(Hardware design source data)

____________________

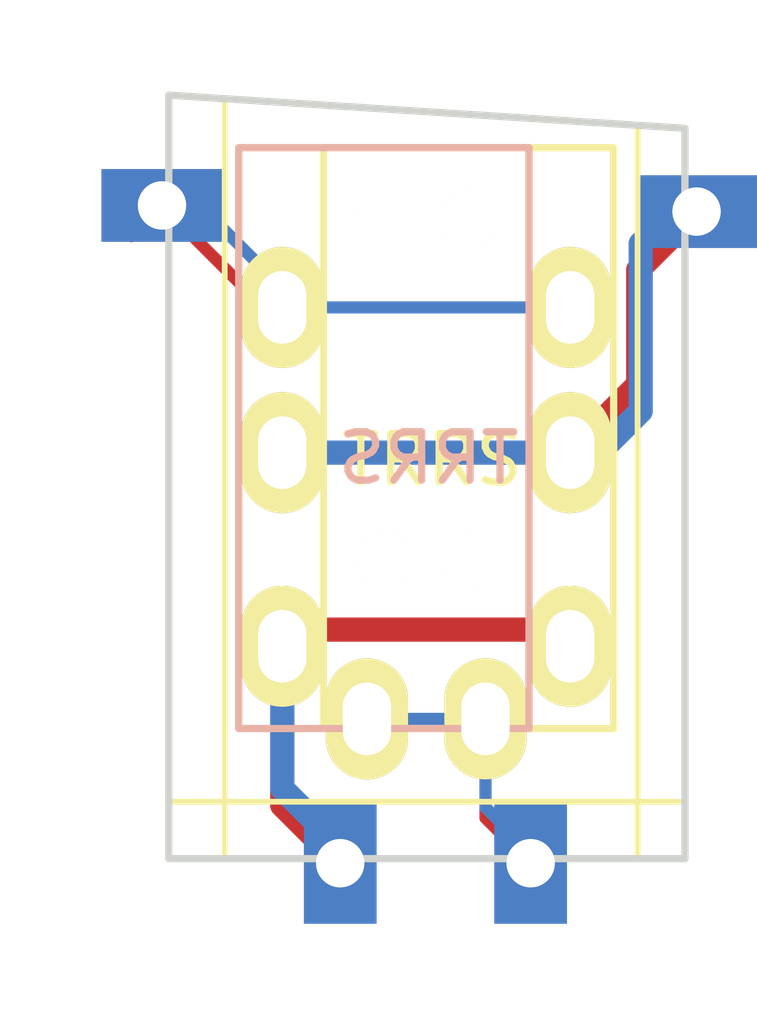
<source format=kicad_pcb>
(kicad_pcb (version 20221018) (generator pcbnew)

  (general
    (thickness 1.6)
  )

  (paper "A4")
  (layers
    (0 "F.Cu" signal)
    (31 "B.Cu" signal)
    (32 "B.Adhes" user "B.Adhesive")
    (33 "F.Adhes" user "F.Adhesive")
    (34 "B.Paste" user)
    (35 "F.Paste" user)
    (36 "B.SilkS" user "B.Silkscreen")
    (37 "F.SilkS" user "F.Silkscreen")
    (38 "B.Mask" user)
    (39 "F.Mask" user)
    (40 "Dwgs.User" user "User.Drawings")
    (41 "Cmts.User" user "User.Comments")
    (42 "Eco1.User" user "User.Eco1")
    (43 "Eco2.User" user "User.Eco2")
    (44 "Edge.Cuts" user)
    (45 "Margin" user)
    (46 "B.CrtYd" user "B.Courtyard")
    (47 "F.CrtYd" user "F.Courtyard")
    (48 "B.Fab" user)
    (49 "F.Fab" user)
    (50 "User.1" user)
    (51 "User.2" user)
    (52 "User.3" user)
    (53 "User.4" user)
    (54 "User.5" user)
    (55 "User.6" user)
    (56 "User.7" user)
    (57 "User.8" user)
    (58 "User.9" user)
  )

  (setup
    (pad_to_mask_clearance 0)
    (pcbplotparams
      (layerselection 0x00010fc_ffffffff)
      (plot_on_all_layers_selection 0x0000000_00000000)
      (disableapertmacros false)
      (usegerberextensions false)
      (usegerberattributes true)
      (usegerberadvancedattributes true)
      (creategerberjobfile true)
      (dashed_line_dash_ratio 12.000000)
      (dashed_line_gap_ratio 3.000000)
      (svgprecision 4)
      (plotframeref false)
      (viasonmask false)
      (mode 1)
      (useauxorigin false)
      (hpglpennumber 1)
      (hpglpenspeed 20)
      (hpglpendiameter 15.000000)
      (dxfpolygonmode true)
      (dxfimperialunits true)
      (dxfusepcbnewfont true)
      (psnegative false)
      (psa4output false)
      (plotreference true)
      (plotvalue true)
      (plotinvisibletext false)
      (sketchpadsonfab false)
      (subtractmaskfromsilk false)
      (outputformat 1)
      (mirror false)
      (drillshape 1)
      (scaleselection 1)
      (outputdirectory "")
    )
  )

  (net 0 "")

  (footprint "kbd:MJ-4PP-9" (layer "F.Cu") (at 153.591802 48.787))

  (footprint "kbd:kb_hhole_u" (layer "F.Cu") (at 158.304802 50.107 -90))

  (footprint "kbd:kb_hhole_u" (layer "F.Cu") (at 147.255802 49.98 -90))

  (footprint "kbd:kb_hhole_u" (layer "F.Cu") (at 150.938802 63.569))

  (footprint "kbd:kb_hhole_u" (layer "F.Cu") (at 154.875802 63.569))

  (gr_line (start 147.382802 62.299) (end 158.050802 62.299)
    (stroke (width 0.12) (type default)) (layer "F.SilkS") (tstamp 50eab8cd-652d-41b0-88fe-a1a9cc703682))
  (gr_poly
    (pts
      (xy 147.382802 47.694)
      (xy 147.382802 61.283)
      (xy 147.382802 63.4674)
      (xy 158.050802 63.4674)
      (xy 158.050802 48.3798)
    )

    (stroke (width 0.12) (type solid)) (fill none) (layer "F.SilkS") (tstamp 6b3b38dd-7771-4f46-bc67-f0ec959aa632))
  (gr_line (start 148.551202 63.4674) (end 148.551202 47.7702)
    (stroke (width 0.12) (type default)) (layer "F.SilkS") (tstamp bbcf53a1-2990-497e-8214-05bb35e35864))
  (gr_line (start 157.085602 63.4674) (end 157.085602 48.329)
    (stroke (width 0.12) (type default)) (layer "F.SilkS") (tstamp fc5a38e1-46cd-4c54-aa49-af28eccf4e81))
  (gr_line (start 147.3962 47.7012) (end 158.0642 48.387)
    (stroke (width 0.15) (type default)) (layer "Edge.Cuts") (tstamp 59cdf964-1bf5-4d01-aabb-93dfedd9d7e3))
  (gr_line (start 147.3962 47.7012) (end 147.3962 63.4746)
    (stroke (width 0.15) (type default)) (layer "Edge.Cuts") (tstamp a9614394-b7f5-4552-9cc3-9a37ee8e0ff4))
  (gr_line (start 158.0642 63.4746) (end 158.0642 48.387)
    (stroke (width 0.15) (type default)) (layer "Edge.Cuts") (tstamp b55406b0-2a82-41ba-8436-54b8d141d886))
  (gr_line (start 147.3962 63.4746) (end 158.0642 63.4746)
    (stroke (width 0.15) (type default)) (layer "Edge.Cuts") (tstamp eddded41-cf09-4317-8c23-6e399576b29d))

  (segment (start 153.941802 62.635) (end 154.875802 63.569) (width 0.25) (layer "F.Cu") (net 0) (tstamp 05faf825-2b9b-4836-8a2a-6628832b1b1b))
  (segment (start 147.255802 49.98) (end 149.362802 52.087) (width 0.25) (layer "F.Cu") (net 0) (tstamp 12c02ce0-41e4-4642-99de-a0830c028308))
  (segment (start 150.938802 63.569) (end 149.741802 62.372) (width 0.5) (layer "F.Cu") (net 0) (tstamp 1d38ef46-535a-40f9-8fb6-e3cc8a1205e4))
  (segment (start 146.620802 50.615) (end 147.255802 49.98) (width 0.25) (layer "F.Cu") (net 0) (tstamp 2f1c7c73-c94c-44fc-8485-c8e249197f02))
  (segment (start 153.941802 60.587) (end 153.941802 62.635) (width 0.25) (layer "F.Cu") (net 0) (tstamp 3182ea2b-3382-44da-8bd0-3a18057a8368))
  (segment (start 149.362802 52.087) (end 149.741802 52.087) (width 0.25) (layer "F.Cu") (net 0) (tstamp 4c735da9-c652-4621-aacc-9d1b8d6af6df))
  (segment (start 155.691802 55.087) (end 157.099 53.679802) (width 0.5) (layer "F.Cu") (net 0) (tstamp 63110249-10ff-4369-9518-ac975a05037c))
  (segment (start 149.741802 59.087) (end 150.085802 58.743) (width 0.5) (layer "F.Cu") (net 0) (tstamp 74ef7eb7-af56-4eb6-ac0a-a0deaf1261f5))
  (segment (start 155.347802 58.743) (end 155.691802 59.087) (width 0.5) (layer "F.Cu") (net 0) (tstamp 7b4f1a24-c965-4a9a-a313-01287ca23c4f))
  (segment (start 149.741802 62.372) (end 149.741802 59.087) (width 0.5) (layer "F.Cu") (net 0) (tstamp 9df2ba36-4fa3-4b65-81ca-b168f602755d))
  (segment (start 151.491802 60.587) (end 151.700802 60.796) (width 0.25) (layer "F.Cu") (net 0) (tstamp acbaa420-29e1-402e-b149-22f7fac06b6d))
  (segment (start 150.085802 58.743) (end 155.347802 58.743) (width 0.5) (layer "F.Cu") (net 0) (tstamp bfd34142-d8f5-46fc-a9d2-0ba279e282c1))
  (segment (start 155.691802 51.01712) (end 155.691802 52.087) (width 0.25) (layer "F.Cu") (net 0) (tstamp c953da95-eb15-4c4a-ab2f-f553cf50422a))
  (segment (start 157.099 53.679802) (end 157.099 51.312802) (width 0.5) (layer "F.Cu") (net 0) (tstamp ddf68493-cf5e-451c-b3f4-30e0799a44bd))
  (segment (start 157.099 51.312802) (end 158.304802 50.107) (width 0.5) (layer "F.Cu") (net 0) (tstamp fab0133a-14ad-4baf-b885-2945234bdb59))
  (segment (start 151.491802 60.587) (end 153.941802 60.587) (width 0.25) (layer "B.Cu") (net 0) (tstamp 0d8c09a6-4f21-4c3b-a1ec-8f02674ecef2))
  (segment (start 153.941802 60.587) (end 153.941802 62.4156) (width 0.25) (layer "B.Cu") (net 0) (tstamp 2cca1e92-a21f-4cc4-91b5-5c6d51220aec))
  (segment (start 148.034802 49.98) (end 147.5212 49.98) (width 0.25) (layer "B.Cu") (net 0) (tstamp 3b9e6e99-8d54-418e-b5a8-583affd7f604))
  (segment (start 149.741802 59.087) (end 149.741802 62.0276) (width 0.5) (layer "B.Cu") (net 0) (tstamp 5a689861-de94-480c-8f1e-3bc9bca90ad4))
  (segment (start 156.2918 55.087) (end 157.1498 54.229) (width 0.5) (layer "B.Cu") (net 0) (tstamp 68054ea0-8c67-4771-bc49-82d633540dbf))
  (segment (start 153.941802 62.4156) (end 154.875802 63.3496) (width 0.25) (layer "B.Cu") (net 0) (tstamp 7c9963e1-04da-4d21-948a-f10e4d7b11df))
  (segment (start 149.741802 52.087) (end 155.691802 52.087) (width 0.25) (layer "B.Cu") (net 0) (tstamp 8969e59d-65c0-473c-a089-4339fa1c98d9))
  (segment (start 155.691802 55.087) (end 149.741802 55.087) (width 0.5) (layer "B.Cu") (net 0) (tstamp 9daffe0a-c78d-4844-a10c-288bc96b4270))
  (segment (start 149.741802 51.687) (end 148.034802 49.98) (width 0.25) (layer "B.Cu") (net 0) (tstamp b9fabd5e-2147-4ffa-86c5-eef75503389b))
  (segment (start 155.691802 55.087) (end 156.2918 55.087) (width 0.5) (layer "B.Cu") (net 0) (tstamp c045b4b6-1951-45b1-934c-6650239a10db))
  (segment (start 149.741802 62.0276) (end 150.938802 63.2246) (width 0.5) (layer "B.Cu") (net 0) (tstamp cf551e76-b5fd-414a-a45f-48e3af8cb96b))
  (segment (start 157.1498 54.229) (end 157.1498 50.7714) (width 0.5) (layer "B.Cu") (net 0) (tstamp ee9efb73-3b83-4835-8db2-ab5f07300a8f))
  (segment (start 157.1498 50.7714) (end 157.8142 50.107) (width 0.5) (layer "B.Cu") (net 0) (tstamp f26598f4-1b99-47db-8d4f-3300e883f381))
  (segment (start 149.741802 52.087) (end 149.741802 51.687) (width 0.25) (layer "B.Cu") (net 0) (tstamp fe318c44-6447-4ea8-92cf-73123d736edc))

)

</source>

____________________

### TASK ITEM
Your reply is to repeat, unchanged, the lines above running from the one with "(segment (start 150.938802" up to and including the one with "(segment (start 149.741802 62.372)".

### EXERCISE ANSWER
  (segment (start 150.938802 63.569) (end 149.741802 62.372) (width 0.5) (layer "F.Cu") (net 0) (tstamp 1d38ef46-535a-40f9-8fb6-e3cc8a1205e4))
  (segment (start 146.620802 50.615) (end 147.255802 49.98) (width 0.25) (layer "F.Cu") (net 0) (tstamp 2f1c7c73-c94c-44fc-8485-c8e249197f02))
  (segment (start 153.941802 60.587) (end 153.941802 62.635) (width 0.25) (layer "F.Cu") (net 0) (tstamp 3182ea2b-3382-44da-8bd0-3a18057a8368))
  (segment (start 149.362802 52.087) (end 149.741802 52.087) (width 0.25) (layer "F.Cu") (net 0) (tstamp 4c735da9-c652-4621-aacc-9d1b8d6af6df))
  (segment (start 155.691802 55.087) (end 157.099 53.679802) (width 0.5) (layer "F.Cu") (net 0) (tstamp 63110249-10ff-4369-9518-ac975a05037c))
  (segment (start 149.741802 59.087) (end 150.085802 58.743) (width 0.5) (layer "F.Cu") (net 0) (tstamp 74ef7eb7-af56-4eb6-ac0a-a0deaf1261f5))
  (segment (start 155.347802 58.743) (end 155.691802 59.087) (width 0.5) (layer "F.Cu") (net 0) (tstamp 7b4f1a24-c965-4a9a-a313-01287ca23c4f))
  (segment (start 149.741802 62.372) (end 149.741802 59.087) (width 0.5) (layer "F.Cu") (net 0) (tstamp 9df2ba36-4fa3-4b65-81ca-b168f602755d))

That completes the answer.